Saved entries
○ ○ ○ ○

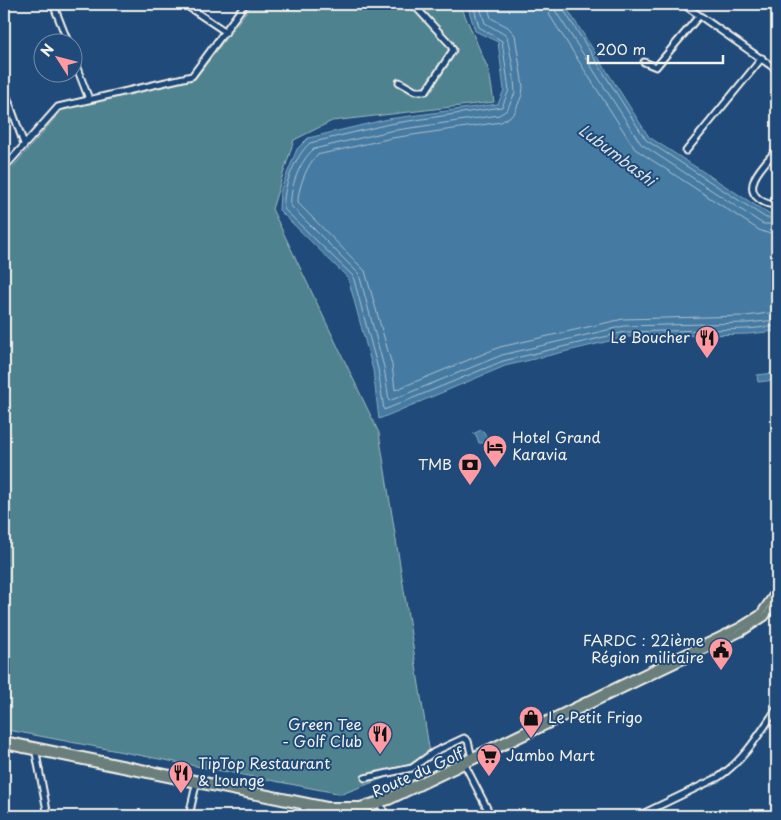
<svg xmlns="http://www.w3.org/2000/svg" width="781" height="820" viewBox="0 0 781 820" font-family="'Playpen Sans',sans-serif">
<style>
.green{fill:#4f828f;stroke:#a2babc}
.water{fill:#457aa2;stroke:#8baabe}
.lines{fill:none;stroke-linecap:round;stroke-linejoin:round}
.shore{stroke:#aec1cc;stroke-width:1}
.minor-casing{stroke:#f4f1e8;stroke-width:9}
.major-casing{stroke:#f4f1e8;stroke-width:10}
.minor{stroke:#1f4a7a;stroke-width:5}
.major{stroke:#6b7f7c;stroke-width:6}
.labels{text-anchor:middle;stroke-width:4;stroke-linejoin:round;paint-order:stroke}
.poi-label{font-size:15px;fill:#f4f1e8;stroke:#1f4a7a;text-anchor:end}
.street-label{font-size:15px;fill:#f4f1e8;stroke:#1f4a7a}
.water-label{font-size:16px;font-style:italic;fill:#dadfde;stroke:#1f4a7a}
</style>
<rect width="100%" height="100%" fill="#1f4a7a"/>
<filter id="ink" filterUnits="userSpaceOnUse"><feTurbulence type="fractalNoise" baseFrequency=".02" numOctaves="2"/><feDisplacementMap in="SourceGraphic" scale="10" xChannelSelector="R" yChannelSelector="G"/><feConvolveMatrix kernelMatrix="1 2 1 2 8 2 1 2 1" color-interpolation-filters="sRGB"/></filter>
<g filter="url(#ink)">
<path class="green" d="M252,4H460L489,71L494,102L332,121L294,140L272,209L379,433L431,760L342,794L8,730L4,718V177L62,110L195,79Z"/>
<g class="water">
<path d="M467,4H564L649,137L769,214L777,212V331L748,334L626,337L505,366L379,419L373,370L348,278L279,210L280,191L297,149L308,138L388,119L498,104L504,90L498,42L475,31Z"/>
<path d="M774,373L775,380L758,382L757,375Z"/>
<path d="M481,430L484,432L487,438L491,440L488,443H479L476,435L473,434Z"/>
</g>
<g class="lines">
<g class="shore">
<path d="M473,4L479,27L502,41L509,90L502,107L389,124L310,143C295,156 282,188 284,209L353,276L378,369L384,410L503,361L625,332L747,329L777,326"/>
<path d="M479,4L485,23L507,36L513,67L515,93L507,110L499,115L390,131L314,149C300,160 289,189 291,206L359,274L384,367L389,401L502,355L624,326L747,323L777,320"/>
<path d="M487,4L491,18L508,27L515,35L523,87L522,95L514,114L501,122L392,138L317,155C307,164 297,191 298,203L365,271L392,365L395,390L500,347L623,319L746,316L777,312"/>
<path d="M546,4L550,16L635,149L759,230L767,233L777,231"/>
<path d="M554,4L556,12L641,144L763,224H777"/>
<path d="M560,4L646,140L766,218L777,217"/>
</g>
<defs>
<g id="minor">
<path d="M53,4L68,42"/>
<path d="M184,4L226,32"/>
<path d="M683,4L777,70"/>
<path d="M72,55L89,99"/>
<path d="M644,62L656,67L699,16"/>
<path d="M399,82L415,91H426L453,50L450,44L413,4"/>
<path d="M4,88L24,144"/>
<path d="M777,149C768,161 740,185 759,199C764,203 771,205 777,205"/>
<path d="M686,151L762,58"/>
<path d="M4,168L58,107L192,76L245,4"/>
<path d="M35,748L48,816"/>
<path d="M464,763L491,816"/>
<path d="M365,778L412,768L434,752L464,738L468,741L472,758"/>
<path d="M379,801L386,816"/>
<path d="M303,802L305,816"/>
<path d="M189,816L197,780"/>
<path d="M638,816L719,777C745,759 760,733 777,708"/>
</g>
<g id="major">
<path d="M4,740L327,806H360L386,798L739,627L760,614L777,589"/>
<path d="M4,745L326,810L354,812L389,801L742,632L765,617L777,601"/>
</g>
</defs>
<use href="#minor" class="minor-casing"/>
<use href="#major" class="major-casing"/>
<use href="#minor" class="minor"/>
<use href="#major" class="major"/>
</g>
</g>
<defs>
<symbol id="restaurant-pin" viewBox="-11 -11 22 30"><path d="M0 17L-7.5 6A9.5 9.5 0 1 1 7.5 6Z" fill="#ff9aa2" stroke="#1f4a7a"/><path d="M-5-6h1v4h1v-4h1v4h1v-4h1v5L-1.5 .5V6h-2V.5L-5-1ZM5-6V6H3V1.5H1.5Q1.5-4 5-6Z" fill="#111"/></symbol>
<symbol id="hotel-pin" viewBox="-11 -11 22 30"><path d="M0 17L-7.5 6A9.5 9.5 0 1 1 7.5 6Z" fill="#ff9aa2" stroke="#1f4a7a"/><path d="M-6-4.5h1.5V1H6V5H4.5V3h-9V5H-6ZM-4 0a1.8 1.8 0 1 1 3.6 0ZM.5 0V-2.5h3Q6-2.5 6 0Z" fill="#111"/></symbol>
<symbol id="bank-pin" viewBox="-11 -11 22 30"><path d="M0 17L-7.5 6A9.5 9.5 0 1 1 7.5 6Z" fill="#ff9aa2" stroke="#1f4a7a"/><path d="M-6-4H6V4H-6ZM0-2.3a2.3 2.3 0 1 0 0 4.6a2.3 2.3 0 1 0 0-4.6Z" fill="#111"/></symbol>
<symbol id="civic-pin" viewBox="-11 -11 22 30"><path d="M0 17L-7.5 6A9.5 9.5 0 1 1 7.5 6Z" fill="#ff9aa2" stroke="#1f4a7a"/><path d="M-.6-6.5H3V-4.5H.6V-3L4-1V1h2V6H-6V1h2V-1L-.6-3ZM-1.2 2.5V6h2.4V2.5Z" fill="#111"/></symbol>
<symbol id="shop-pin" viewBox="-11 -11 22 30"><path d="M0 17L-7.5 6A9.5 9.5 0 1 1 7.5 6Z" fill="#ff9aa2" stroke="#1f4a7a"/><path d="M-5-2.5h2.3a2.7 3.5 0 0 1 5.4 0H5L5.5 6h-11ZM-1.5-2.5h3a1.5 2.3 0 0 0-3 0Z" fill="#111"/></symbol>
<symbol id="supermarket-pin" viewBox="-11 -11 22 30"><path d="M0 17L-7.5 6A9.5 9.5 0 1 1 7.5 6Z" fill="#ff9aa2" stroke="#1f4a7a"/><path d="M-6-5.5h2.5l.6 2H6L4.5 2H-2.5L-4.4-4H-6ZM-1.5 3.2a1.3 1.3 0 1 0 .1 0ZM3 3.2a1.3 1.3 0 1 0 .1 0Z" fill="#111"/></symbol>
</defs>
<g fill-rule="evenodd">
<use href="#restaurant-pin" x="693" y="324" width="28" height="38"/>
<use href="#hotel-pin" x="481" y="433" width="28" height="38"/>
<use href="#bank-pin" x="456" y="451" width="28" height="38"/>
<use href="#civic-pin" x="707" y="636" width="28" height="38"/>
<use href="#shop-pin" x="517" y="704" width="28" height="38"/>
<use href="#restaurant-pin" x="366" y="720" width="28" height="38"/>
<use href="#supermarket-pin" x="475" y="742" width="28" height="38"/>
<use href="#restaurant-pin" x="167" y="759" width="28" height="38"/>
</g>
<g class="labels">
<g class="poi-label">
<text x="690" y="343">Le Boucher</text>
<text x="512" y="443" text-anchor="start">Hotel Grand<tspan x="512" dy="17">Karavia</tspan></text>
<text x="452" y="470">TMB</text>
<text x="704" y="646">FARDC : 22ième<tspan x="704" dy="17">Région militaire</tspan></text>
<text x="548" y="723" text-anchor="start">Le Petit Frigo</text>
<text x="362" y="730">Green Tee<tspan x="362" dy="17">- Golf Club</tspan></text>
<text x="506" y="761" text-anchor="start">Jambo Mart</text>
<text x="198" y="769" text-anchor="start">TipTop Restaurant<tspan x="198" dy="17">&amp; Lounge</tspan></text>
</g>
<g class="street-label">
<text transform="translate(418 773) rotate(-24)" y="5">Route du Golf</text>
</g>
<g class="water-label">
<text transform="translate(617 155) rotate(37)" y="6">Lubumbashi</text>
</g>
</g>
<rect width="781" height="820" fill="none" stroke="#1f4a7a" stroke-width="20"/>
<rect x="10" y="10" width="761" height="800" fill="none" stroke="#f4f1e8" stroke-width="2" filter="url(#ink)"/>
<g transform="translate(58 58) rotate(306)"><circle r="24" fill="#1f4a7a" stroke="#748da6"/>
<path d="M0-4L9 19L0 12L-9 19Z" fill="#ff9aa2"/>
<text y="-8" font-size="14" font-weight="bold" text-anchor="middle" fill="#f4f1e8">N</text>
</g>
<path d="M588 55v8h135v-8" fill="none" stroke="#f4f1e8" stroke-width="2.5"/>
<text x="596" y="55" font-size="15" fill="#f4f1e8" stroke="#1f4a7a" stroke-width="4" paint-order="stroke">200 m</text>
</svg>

○ ○ ○ ○

Task statement
Read the data above and pull out each line that holds the string "lines".

Answer
.lines{fill:none;stroke-linecap:round;stroke-linejoin:round}
<g class="lines">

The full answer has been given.